Transcribe the passage of the doubly-linked list excerpt below that falls between "add_last(item) Add an" and "O(n) (requires search)", inclusive.

══ Selected extract

Operation Description Time Complexity (Worst Case)
is_empty() Check if the list is empty O(1)
size() Get the number of elements O(1) (if size is tracked)
add_first(item) Add an item to the beginning of the list O(1)
add_last(item) Add an item to the end of the list O(1)
remove_first() Remove the first item O(1)
remove_last() Remove the last item O(1)
remove(node) Remove a specific node (given reference) O(1)
remove(item) Remove the first occurrence of an item O(n) (requires search)
search(item) Check if an item exists in the list O(n)
access(index) Get the item at a specific index O(n)
traverse_forward() Visit each element from head to tail O(n)
traverse_backward() Visit each element from tail to head O(n)

Space Complexity: O(n) to store n elements, plus O(2n) for pointers (each node has two pointers). Higher space overhead than SLL.

Uses of the Doubly-Linked List:

  • Implementing caches (e.g., LRU cache).
  • Implementing undo/redo functionality in applications.
  • Implementing a deque (double-ended queue).
  • Representing decks of cards or playlists where you might move backward and forward.

Python Basic Implementation Outline:

from typing import Any, Optional

class DoublyNode:
    """Represents a node in a doubly-linked list."""
    def __init__(self, value: Any):
        self.value = value
        self.prev: Optional[DoublyNode] = None # Pointer to the previous node
        self.next: Optional[DoublyNode] = None # Pointer to the next node

class DoublyLinkedList:
    """Basic implementation structure for a doubly-linked list."""

════
══ Information supplied

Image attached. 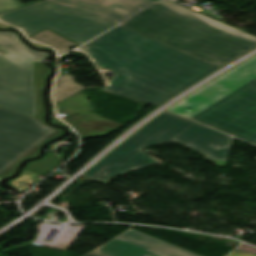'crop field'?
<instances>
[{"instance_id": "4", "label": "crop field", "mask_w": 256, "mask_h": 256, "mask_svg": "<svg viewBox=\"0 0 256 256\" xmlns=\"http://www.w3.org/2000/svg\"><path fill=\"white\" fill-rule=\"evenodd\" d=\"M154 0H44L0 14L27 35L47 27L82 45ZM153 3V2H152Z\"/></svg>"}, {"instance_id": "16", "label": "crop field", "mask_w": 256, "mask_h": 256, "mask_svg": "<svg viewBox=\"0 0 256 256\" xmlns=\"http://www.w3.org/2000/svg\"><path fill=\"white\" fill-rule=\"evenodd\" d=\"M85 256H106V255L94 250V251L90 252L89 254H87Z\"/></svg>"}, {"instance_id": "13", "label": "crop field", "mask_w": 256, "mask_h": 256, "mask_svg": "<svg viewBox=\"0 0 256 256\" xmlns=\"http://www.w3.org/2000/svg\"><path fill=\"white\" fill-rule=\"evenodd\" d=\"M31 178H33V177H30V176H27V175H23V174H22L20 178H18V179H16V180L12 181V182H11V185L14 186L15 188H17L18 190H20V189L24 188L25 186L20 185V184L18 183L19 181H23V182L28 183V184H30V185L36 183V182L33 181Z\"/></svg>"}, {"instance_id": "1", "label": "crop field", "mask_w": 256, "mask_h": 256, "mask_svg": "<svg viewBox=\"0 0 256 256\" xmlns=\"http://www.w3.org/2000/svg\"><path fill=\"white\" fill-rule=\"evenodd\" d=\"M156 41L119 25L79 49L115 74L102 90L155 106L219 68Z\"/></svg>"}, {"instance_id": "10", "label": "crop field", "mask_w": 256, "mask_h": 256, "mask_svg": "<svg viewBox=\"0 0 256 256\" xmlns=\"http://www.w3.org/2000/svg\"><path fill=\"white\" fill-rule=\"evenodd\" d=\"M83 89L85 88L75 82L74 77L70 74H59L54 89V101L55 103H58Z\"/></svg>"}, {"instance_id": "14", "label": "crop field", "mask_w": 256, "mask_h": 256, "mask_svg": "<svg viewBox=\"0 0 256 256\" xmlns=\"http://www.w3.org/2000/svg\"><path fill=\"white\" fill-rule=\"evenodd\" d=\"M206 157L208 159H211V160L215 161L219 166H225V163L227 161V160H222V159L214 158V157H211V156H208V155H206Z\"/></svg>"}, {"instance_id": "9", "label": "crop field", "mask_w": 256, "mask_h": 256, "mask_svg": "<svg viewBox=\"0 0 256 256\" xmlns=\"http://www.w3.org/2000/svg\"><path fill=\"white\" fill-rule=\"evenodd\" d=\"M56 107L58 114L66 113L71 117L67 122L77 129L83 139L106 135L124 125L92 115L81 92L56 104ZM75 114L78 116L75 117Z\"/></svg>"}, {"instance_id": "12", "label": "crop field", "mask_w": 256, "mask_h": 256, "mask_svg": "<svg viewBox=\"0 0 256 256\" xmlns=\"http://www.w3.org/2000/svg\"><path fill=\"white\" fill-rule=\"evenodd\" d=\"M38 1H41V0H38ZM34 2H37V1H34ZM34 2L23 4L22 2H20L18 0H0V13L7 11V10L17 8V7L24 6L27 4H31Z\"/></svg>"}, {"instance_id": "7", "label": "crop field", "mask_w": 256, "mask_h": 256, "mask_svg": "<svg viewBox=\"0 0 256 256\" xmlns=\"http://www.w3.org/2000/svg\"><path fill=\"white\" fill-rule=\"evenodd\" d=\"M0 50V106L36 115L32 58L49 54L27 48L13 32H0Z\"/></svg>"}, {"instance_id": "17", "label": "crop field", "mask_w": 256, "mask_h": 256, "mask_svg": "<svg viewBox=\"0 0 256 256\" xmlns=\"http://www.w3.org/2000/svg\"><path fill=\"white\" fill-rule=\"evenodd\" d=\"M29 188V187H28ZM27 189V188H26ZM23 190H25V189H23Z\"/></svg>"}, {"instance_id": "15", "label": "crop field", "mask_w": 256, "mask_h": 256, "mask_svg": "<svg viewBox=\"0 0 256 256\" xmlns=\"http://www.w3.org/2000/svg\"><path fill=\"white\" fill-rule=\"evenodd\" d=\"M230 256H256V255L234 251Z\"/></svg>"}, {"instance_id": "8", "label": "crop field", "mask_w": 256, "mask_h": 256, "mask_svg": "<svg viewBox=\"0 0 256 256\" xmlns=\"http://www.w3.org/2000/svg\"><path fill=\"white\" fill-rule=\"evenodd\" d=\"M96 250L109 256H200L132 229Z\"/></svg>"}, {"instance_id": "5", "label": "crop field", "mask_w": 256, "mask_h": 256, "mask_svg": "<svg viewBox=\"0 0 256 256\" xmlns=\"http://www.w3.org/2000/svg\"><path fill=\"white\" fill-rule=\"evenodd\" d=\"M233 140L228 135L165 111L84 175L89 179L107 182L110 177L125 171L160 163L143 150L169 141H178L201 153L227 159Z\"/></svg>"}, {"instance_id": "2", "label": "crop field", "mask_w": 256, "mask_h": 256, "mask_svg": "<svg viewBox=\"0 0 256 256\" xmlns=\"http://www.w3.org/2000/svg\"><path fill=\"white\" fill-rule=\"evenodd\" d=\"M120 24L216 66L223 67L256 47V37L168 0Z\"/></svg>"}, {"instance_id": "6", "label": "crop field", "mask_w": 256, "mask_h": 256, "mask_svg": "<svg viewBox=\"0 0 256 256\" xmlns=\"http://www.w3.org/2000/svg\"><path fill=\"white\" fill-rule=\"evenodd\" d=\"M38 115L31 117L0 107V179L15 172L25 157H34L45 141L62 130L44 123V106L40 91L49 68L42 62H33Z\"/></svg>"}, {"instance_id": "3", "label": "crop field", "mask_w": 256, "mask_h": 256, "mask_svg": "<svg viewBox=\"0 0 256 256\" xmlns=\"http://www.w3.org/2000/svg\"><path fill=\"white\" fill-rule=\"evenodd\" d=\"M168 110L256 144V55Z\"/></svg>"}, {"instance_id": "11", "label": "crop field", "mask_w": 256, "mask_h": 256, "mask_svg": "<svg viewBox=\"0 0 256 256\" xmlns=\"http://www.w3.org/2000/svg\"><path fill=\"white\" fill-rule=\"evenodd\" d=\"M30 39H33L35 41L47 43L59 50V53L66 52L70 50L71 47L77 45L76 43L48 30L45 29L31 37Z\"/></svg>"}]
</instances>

════
══ Information supplied

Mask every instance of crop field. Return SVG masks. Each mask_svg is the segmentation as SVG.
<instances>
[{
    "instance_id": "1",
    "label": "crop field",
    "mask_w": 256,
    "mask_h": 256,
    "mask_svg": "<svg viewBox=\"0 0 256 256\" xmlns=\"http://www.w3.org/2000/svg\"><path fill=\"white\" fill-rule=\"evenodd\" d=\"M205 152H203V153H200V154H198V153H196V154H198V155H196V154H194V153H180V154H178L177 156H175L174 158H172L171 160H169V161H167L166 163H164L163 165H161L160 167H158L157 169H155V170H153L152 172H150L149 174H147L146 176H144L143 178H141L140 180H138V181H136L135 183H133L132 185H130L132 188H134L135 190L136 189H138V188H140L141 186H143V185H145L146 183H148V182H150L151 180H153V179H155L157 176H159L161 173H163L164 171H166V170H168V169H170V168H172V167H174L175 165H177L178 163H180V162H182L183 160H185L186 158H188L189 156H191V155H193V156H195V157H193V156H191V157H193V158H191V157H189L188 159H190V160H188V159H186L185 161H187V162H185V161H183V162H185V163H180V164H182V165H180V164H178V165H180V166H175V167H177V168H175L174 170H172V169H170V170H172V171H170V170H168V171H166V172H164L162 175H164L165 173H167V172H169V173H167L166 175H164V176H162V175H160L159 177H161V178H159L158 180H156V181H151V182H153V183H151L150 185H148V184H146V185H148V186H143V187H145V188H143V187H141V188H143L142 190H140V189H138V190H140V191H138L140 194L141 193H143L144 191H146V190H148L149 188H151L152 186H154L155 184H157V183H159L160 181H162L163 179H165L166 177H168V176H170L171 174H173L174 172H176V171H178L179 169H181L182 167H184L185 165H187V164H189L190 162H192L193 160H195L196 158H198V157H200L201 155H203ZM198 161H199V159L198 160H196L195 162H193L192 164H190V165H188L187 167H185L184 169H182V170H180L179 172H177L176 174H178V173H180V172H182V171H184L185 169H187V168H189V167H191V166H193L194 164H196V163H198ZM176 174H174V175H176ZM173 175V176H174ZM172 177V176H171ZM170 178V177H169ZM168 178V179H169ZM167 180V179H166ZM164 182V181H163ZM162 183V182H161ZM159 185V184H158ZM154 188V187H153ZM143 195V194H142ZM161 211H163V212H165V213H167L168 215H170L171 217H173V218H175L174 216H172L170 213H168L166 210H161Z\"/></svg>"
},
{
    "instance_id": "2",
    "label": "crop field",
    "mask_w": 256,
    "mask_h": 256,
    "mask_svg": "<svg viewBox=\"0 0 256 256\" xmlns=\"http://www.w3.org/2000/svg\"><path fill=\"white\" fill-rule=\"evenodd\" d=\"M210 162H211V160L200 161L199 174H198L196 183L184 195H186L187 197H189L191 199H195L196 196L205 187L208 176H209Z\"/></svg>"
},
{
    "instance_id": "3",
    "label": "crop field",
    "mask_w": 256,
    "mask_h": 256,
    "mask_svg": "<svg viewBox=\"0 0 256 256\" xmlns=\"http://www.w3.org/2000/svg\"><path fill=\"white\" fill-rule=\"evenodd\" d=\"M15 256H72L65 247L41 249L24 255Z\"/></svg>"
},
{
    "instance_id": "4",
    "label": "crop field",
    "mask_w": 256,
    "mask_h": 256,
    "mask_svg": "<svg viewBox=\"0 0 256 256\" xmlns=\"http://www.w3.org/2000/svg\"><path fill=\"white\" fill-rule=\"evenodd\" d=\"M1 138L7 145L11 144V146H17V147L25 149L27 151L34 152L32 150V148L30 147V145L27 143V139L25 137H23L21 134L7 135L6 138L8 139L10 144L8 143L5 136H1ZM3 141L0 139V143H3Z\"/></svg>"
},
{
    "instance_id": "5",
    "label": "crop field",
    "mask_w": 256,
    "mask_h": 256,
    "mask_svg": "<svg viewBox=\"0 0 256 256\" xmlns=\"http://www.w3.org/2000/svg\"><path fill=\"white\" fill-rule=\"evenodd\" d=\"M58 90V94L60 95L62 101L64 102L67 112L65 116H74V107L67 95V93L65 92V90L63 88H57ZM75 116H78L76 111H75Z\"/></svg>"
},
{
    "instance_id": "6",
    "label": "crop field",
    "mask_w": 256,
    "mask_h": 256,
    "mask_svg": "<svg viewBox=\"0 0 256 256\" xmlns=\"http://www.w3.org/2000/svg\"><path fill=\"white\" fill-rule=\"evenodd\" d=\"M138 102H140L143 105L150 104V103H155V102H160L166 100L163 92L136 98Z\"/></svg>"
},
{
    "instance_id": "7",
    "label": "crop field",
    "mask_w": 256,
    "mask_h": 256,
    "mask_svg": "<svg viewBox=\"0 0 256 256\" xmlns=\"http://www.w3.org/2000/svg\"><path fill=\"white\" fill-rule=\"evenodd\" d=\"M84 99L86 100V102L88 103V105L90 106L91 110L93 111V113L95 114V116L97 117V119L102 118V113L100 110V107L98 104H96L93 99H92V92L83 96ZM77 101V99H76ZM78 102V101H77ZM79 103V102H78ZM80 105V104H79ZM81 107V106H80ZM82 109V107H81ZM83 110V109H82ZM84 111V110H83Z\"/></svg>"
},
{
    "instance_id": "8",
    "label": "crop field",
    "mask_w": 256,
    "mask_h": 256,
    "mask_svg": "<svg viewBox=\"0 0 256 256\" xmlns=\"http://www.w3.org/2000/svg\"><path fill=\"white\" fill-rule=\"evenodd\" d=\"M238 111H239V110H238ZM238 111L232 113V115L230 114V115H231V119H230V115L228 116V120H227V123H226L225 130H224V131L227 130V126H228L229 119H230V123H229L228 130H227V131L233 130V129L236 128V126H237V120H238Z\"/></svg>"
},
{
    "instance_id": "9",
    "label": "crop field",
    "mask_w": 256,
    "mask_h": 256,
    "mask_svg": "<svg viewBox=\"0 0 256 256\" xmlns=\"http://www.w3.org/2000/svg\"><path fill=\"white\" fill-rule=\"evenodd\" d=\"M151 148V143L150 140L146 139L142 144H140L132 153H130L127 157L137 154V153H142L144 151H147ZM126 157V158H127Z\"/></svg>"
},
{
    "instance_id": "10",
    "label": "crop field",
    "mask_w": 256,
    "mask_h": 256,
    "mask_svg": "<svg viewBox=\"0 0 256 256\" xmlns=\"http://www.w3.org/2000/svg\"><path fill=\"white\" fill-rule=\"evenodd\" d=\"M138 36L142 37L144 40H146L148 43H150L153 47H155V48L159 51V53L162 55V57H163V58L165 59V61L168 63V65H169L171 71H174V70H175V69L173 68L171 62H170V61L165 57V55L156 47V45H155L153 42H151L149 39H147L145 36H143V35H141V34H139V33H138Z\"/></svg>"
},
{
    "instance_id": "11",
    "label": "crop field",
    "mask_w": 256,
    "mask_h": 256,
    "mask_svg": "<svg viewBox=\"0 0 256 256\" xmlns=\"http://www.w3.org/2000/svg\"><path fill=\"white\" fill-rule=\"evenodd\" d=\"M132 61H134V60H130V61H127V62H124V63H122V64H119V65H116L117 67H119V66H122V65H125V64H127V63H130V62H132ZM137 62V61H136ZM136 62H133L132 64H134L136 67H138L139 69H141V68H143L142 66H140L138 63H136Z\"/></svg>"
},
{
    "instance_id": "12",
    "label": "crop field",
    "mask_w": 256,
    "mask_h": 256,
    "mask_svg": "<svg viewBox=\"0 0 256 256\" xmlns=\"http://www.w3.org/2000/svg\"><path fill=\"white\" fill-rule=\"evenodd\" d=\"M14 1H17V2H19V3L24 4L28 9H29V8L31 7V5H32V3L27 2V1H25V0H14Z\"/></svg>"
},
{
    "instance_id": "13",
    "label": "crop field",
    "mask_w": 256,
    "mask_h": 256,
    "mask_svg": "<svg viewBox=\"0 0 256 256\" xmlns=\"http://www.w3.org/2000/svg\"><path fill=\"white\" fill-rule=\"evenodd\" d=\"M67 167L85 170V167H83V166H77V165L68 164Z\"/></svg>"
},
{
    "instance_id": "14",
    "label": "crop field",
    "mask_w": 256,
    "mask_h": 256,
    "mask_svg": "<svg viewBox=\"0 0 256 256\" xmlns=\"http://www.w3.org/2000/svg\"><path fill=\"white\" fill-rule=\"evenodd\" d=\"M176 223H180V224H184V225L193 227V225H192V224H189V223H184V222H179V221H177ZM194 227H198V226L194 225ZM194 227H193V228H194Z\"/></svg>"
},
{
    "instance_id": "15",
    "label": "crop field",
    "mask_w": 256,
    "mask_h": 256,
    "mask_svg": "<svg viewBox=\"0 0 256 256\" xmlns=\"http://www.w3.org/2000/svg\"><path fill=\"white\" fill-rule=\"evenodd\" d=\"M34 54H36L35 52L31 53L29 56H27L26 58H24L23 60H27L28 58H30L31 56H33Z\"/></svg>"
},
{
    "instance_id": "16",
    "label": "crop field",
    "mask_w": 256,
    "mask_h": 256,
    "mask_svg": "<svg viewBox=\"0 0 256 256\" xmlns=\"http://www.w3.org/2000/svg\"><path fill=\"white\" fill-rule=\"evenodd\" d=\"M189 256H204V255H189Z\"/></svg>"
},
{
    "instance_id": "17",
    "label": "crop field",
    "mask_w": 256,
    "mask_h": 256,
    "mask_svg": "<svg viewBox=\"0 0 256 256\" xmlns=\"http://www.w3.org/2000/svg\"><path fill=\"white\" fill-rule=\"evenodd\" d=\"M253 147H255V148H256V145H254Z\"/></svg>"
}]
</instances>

════

▶ [Worked solution]:
add_last(item) Add an item to the end of the list O(1)
remove_first() Remove the first item O(1)
remove_last() Remove the last item O(1)
remove(node) Remove a specific node (given reference) O(1)
remove(item) Remove the first occurrence of an item O(n) (requires search)